Service outage
Incident Report for iAdvize (HA)
Postmortem

On September 16th we experienced service disruptions between 10:55am and 12:55pm (UTC+2) on our platform, impacting all iAdvize services.

We quickly identified the problem was located on our software's orchestrator cluster. For an unknown reason it was causing orchestrated jobs some unwanted restarts or stops.
After further investigations we discovered this misbehaviour was caused by a bug on our software's orchestrator cluster. As a consequence of this bug all our instances were stuck in a restart loop.

After identifying the problem, the following corrective actions have been performed:

  • At 12:10pm (UTC+2) we managed to stabilize our orchestrator cluster by applying a bug fix
  • Once the orchestrator cluster was stabilized, we were able to gradually restart all the services

When the restart of all our services was complete, everything went back to normal at 12:55pm (UTC+2) and agents could receive incoming contacts.

The bugfix we applied will prevent this issue from happening in the future, no further actions have been identified after this incident.

Posted 6 months ago. Sep 17, 2018 - 11:02 CEST

Resolved
After monitoring the activity of our platform since our last intervention, we didn't notice any new perturbations.
Posted 6 months ago. Sep 16, 2018 - 14:03 CEST
Monitoring
The situation is now back to normal, all services are operating normally since 12:52pm (UTC+2). We appreciate your patience as we worked through this and apologize for the inconvenience.

Our technical team continues the monitoring of our infrastructure.
Posted 6 months ago. Sep 16, 2018 - 13:18 CEST
Update
Our technical team has performed an intervention. Some services are back, however the situation is not yet back to normal.
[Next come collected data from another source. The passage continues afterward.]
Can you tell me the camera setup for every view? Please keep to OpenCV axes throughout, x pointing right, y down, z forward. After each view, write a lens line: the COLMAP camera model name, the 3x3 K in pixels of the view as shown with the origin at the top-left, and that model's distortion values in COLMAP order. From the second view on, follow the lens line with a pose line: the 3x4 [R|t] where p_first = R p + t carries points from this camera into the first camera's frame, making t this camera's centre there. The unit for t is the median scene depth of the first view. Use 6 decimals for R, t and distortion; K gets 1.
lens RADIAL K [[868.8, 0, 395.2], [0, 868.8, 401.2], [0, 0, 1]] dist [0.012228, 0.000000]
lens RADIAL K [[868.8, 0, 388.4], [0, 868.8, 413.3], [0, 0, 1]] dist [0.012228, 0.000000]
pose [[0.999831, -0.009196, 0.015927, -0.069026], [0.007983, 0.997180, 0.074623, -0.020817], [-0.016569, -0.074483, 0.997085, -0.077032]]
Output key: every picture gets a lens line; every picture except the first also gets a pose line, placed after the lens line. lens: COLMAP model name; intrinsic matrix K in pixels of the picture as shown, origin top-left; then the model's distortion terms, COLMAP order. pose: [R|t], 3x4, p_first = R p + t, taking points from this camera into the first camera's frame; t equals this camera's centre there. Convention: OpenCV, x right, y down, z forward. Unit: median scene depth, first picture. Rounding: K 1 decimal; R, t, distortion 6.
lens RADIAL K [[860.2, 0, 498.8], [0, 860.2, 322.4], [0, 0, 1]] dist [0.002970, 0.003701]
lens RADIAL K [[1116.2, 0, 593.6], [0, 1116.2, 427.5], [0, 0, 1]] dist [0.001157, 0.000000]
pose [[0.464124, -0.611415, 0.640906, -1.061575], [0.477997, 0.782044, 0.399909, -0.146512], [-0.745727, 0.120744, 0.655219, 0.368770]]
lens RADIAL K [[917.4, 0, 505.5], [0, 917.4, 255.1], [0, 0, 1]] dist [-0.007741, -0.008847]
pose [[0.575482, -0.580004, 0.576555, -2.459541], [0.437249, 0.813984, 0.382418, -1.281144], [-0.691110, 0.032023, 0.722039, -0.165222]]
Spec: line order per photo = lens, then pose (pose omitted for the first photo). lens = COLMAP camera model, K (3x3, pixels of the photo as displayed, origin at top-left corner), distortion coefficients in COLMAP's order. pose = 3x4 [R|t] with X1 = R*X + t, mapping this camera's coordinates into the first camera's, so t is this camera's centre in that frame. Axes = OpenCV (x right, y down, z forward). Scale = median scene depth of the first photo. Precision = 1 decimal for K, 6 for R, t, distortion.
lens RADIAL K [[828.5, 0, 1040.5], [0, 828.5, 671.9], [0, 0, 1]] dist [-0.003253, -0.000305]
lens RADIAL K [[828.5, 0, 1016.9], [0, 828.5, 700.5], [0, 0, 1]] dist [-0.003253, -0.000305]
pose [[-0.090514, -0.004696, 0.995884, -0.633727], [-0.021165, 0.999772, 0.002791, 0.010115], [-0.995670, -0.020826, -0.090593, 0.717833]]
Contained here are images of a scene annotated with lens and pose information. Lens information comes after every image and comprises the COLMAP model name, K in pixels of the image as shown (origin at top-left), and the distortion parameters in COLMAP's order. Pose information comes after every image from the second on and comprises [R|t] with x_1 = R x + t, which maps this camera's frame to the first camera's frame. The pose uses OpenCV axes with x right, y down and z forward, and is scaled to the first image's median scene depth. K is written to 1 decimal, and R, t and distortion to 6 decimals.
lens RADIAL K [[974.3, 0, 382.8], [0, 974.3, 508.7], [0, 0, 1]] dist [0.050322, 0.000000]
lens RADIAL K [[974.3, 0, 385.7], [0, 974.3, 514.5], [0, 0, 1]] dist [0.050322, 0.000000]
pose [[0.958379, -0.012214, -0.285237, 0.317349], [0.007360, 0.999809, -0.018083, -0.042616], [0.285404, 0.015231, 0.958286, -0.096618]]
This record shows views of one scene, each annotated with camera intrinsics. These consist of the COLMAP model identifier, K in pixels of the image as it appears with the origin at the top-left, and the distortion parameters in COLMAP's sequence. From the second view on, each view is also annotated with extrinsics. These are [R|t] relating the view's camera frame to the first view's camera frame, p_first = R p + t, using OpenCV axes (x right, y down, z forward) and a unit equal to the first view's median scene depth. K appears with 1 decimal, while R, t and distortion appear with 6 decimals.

We will update as we have more information.
Posted 6 months ago. Sep 16, 2018 - 12:29 CEST
Identified
Our platform is currently not fully reachable, this incident is impacting all our services. Our technical team is currently looking into the issue, we will update you as we learn more.
Posted 6 months ago. Sep 16, 2018 - 11:07 CEST
This incident affected: Administrator Web App, Agent Web App, Website widget, Mobile app (for Agent & Ambassador), and API.